Under the united banner of ‘STOPhaus,’ the assemblage comprised a diverse cohort of hackers who convened on March 17, 2013, to orchestrate what would rapidly evolve into an assault generating an overwhelming 300+ gigabits per second of traffic against spamhaus[.]org. The group perceived this anti-spam organization as an imminent threat to their spam-related endeavors.

The ‘STOPhaus collective realizes that Spamhaus has fortified itself with Cloudflare’s protection. After this point, attackers shift their focus from Spamhaus to Cloudflare, but the company manages to mitigate the threat. 

Figure 4. Traffic recorded during the attack. (Cloudflare)
Figure 4. Traffic recorded during the attack. (Cloudflare)

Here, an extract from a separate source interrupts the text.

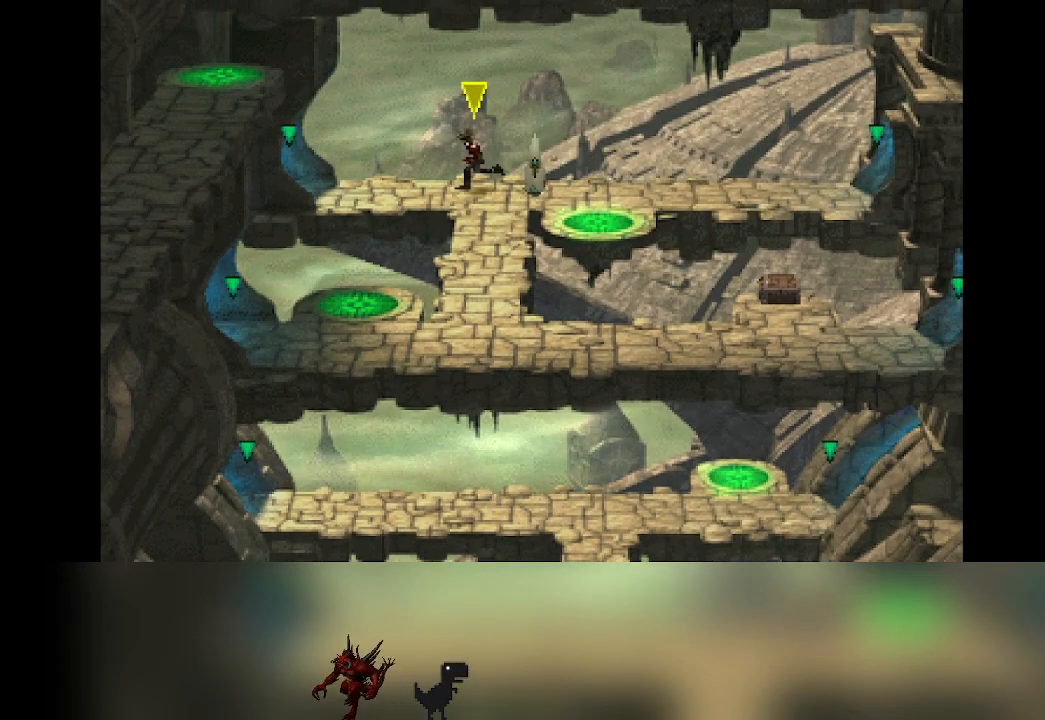
{"buttons": [], "left_stick": "down", "events": [[50, "left_stick", "down"]]}
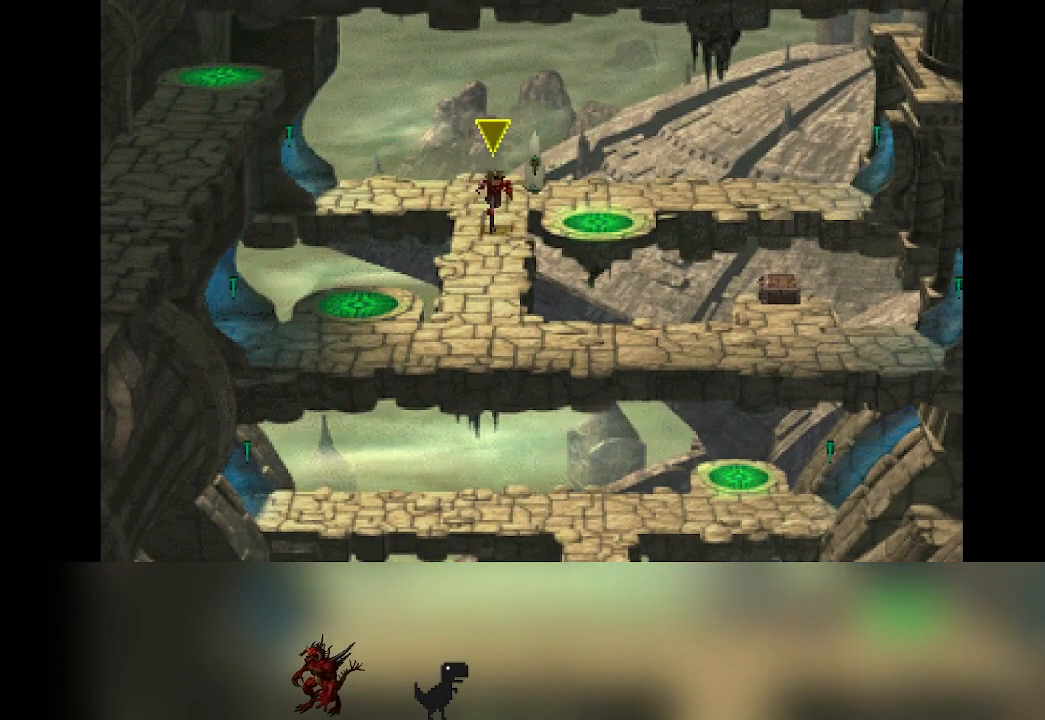
{"buttons": [], "left_stick": "down", "events": []}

But, the attack, channeling a Torrent of around 300 billion bits of data per second, was of such magnitude that it briefly incapacitates Cloudflare, specializing in fortifying organizations against such attacks, causing a momentary service interruption. Cloudflare named it “The Attack that Almost Broke the Internet.”

The GitHub DDoS Attack of 2015

A pivotal moment in cyber history, this assault stood as the most massive DDoS attack recorded up to that point, and it coincidentally singled out GitHub as its target. According to CloudFlare, allegedly driven by political motives, this lengthy attack spanned multiple days, cunningly adapting to countermeasures against DDoS assaults. Originating from China, the surge of DDoS traffic focused on the URLs associated with two GitHub projects engineered to bypass China’s state-enforced internet censorship. Speculations abound that the attack aimed to coerce GitHub into scrapping these projects.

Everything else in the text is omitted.